„Meine Angst: die Wiederholung – !“ – so lässt Max Frisch seinen hadernden Titelhelden im Roman „Stiller“ eine ganze Identitätskrise auf den Punkt bringen. Würde jenes literarische Ich diesen Sommer ins Kino gehen, würde es wohl einen ähnlichen Anblick bieten wie Edvard Munchs „Der Schrei“. Denn was sich da so auffällig anhäuft, das sind nicht die üblichen wiedergekäuten Themen. Natürlich, auch sie sind neben den raren originären Stoffen in den Startlisten zu finden – die verkaufsfertigen Sequels („Planet der Affen: Survival“), Remakes („Jugend ohne Gott“), Literaturadaptionen („Ein Sack voll Murmeln“) und Comicverfilmungen („Atomic Blonde“). Nein, diesmal haben wir es mit echten kinematografischen Wiedergängern zu tun, die – vorsichtig aus Archivgräbern exhumiert – zurückkehren in die Kinosäle.
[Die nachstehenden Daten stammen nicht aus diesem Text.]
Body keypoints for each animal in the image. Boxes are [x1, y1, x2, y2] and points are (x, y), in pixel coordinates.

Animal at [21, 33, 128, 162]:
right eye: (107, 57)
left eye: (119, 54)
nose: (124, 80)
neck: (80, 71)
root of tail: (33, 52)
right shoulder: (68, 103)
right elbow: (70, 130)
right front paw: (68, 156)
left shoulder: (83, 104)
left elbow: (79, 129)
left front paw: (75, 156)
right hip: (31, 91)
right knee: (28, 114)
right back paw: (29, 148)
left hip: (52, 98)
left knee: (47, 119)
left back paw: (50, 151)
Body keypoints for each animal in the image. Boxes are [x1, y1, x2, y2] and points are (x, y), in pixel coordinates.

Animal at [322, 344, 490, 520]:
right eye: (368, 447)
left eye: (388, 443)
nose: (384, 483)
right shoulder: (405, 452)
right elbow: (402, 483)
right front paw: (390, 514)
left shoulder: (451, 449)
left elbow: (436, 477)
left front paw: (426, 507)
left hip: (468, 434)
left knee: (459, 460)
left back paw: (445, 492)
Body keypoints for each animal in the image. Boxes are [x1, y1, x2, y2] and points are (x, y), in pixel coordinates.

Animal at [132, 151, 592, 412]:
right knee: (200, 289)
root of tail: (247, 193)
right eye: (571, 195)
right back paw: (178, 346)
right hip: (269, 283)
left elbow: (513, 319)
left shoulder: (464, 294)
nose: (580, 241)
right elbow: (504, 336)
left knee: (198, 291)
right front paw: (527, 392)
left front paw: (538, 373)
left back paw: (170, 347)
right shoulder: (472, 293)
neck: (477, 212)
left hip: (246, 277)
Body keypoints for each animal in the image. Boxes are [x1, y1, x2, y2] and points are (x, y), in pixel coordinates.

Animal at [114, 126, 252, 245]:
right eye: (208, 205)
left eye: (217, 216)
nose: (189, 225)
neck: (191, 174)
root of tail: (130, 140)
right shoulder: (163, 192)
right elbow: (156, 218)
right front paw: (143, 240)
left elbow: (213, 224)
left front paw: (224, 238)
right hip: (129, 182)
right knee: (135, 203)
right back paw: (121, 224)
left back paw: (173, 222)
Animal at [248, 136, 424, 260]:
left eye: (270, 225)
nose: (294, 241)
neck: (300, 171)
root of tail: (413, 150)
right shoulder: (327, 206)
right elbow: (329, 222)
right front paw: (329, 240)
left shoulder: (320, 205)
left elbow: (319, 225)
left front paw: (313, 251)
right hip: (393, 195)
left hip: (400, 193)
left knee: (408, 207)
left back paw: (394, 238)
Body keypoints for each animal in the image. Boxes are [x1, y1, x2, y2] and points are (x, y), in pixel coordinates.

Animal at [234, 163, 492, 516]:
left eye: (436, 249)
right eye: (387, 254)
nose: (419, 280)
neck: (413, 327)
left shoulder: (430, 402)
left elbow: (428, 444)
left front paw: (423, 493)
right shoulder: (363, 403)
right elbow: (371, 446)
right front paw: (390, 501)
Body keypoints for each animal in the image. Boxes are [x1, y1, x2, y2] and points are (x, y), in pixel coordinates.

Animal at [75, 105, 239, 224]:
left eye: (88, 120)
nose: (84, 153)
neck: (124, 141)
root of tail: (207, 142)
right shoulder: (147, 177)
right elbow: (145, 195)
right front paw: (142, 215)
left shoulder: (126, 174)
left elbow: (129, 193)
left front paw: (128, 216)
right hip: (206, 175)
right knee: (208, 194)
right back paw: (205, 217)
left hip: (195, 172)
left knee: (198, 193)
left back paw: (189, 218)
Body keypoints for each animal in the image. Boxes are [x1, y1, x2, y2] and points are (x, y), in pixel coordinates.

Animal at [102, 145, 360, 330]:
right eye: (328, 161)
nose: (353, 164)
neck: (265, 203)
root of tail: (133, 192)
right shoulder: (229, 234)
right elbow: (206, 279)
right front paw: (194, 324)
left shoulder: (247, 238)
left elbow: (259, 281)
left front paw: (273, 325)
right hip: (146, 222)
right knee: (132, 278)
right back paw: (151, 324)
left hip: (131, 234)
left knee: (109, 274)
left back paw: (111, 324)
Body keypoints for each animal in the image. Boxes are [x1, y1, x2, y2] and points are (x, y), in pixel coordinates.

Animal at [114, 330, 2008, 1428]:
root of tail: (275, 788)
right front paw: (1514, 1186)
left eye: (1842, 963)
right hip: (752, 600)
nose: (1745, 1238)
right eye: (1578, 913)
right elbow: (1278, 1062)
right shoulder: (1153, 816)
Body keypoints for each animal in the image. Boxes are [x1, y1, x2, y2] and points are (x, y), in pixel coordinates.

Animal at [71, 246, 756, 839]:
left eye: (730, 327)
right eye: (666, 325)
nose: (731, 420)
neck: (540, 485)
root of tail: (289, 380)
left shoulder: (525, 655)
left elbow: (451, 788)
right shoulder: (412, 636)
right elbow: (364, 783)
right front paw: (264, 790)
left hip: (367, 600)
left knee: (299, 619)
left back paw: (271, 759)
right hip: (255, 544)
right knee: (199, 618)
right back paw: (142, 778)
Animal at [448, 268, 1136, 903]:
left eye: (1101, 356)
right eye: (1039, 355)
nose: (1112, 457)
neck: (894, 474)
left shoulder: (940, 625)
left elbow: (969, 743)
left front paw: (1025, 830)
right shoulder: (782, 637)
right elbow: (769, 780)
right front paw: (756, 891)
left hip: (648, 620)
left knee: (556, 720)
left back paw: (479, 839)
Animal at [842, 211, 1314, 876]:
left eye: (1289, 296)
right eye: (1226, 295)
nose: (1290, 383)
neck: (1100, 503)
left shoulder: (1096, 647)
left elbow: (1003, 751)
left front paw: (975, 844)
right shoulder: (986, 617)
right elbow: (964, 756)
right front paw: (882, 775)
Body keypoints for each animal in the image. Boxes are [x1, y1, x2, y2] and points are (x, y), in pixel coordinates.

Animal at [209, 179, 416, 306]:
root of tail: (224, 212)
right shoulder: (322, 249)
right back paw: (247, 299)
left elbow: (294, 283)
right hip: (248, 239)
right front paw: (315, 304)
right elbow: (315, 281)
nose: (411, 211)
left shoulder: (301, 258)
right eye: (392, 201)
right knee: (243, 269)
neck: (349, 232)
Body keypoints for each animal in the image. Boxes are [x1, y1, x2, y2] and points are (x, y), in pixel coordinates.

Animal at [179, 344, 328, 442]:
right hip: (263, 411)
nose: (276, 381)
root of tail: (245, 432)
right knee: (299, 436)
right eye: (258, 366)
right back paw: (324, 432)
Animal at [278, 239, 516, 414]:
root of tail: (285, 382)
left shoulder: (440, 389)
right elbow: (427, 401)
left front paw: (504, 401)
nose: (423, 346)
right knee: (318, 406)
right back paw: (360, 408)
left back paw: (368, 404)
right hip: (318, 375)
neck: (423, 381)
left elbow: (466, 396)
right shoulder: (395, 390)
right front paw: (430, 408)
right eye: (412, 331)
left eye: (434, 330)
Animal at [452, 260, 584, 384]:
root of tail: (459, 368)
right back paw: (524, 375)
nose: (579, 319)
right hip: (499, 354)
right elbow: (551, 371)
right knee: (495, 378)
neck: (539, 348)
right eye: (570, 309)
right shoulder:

„Hello darkness, my old friend“, möchte man da mit Simon & Garfunkel raunen, wenn ab 3. August „Die Reifeprüfung“ zur Wiederaufführung kommt. Mike Nichols’ melancholisches Meisterwerk mit dem großartigen Dustin Hoffman als „The Graduate“ und der hinreißenden Anne Bancroft alias „Mrs. Robinson“ ist jedoch nur ein Klassiker, der zum runden Jahrestag seiner Premiere frisch überarbeitet die Leinwand zum Leuchten bringt. Ebenfalls 50 Jahre alt und technisch wie finanziell aufwendig in 4K restauriert, ist auch Luis Bunuels abgründiges Gesellschafts- und Sex-Drama „Belle de jour – Schöne des Tages“ wieder im Einsatz. 4K, das bedeutet eine doppelt so hohe Auflösung wie die im digitalisierten Kino heute übliche 2K-Abtastung, viermal so viele Pixel wie bei einer Blu-ray. Was in nicht allzu ferner Zukunft der technische Standard werden soll, verspricht ein schärferes, detailreicheres Bild, aber auch höhere Farbtiefe und Kontraste. Ach, wie satt schimmert da das Türkisblau des Swimmingpools, an dem Benjamin Braddock seine Tage verdöst. Ganz zu schweigen vom Haargold Catherine Deneuves in all den zwischen Traum und Realität mäandernden Sequenzen.
Apropos: „Dreams are my reality“ – auch diesen Evergreen des Stehblues dürfen Sie wieder schmettern und in seligen Erinnerungen an die 80er schwelgen, denn auch „La Boum“ wird nochmal ins Kino gebracht. Vom neu gegründeten Berliner Verleih „La Bäm!“, der plant, künftig weitere alte Schätzchen wieder aufzuführen, wenn auch ohne großes technisches Lifting. Immerhin digital remastered kehrt auch „Das Sams“ nach 16 Jahren zurück. Und genau zum 20. Jubiläum des Judgment Day ist am 29. August der Sci-Fi-Meilenstein „Terminator 2 – Tag der Abrechnung“ back – selbstredend mit allem Schnick und Schnack getuned, in 4K und 3D.
Jetzt kann man damit hadern, dass erneute Kinoauswertungen nur Werbemaßnahmen für den anschließenden Verkauf gepimpter DVDs seien. Oder Angst bekommen, dass das Kino in eine handfeste Identitätskrise schlittert, wenn es nichts Neues mehr zu zeigen hat. Ja, nun. Man kann sie aber auch umarmen, die Wiederholung, und sich freuen über das Strahlen des Vergangenen, das seinen Platz finden darf im Heutigen.